Das Schicksal von Kindern und Jugendlichen

In diesem Jahr beschäftigen sich die jungen Teilnehmer und Teilnehmerinnen intensiv mit dem Schicksal von Kindern und Jugendlichen, die während der NS-Zeit versteckt wurden, um sie vor der Deportation und Ermordung zu retten. Tausende deutsche Juden versuchten in der Zeit ab Herbst 1941, als die systematischen Deportationen in die Vernichtungslager begannen, sich in Sicherheit zu bringen, indem sie untertauchten. Und viele Eltern versteckten ihre Kinder bei Freunden, Bekannten oder Wildfremden. So überlebte etwa auch Charlotte Knobloch, die frühere Vorsitzende des Zentralrats der Juden. Die ehemalige Haushälterin ihres Onkels, Kreszentia Hummel, hatte das Mädchen in ihrem fränkischen Heimatdorf aufgenommen und als ihre uneheliche Tochter ausgegeben.

Allein in Berlin versteckten sich bis zu 7.000 Juden, bis zu 1.800 überlebten Schätzungen zufolge - darunter viele Kinder. Manche mussten mehrere Jahre lang wie die in der Niederlande von den Nazis ermordete Anne Frank in einem einzigen Zimmer verbringen. Tausende Menschen riskierten hohe Strafen, weil sie diese versteckten.

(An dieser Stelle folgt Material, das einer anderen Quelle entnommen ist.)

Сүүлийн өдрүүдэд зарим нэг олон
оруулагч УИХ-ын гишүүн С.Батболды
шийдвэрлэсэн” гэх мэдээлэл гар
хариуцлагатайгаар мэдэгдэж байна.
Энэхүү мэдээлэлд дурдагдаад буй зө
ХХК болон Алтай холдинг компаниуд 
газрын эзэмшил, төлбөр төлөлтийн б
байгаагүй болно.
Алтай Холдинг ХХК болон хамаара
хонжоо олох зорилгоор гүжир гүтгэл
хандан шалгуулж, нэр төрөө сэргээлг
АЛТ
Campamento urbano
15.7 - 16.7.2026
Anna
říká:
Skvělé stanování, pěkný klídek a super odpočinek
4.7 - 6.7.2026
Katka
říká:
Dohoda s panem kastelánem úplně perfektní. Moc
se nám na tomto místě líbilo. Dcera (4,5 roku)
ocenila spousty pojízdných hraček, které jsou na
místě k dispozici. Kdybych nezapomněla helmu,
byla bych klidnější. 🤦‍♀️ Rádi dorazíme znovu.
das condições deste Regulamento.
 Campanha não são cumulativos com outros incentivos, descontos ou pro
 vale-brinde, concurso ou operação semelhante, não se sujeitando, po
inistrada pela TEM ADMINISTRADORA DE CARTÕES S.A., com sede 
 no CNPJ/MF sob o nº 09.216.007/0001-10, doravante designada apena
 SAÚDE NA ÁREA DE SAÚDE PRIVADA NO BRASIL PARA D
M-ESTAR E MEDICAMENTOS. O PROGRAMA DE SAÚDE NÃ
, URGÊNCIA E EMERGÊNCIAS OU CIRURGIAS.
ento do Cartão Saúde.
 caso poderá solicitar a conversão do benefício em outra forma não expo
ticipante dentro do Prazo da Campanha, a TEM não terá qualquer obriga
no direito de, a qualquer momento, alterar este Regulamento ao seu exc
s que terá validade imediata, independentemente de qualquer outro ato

Ausstellung "Einige waren Nachbarn"

Im Anschluss an die Gedenkstunde wird Bundestagspräsident Wolfang Schäuble eine Ausstellung des United States Holocaust Memorial Museum mit dem Titel "Einige waren Nachbarn" eröffnen. Die Ausstellung setzt "sich mit der Frage auseinander, wie die einzelnen Menschen während der Shoah auf die Bedrohung ihrer jüdischen Kollegen, Klassenkameraden, Nachbarn und Freunde reagierten und welche Beweggründe und welcher Druck diese Verhaltensweisen beeinflussten", heißt es in einer Mitteilung des Deutschen Bundestages.